The 30-year saga to preserve an iconic 3-acre plot at the northern end to Solana Beach came to a long-awaited — albeit procedural — conclusion last week as the Solana Beach City Council approved a zoning change that will ensure the property remains open space in perpetuity.

Gerri Retman — one of the most ardent supporters of preserving the land now known as Harbaugh Seaside Trails —took to the dais filled with emotion on April 12. On her chest she wore a pin that had belonged to Margaret Schlesinger, Solana Beach’s first mayor, who died last year.

Retman invoked the long fight against the series of drastic proposals for the parcel — and how each time the community rallied to push back.

“We held out and here we are today.
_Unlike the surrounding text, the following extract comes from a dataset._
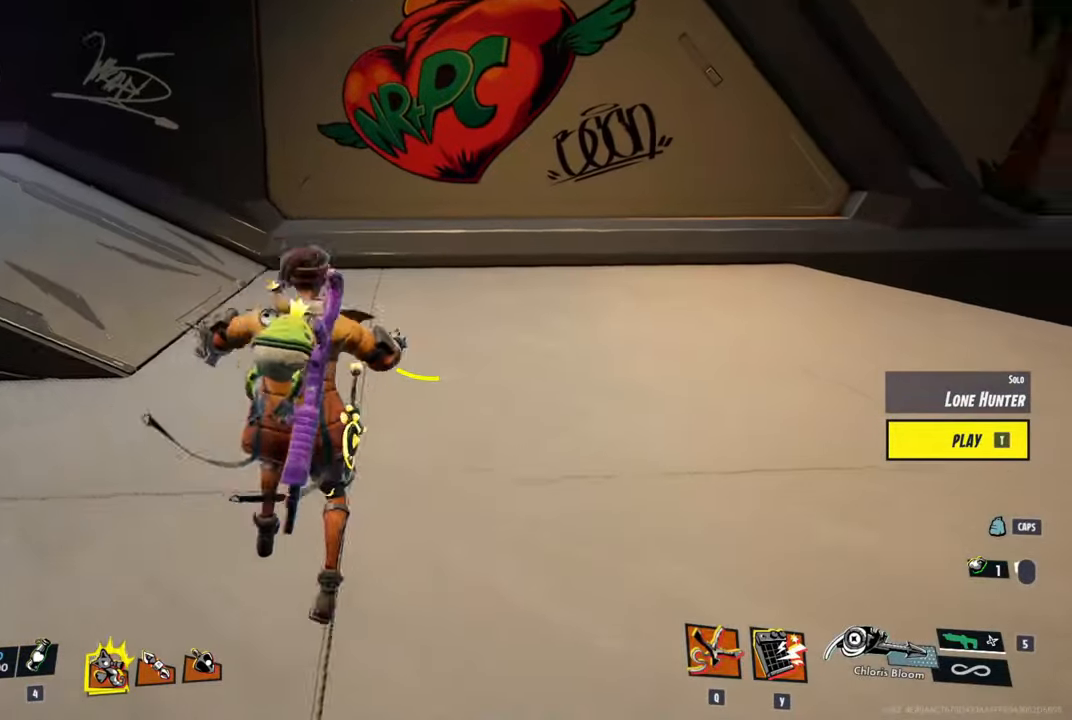
{"keys": ["ctrl", "shift", "w"], "mouse": [], "mouse_move": "down", "events": []}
This rezone is another important milestone and will forever be a part of the history and the legacy of this land,” she said, starting to choke up. “This land, with its beautiful views, was meant to be an open space and the actions of our very first council on our very first day as a city that made it very clear that they agreed.”

The motion was formality — the city put the land into a conservation easement in November 2014—but one imbued with the profoundest of meaning.

“In some ways this is like the culmination of our city and one of the last major milestones,” said Councilman David Zito. “Being able to actually close out on this and say … it’s now preserved in perpetuity, it makes us feel that yeah, we’ve finally accomplished the purpose behind becoming a city.”

Mayor Mike Nichols thanked the San Elijo Lagoon Conservancy for taking the risk of putting up the $3.75 million needed to buy the land in December 2011, on the mere promise of eventual repayment. That set off a campaign to pay them back. Donations large and small — from schoolchildren’s allowance to the multi-million sums. A $1 million grant from Caltrans closed that loop.

Nichols went on to thank the countless activists who stood their ground against development and led to the council’s action last week.

“We’re fortunate to be up here and be the ones to vote, but it should be a vote that everybody gets to raise their hand in the city and say ‘We did this,’” he said. “We’ve had our celebrations and our thank yous, but you can’t say thank you enough for something like this because it will matter in 100 years.”

A brief but heartfelt applause went up once the council made its unanimous vote.

The Conservancy can now move forward with its plan to transform the land into a network of trails with various habitat types, a viewing deck and a monument to the donors and activists who made it possible.

“We’re going to start with a clean slate,” said Executive Director Doug Gibson.

Environmental review documents should go to city this summer, and the city will shepherd the project through state environmental requirements. If all goes according to plan, construction should begin later this year and take about a year to complete.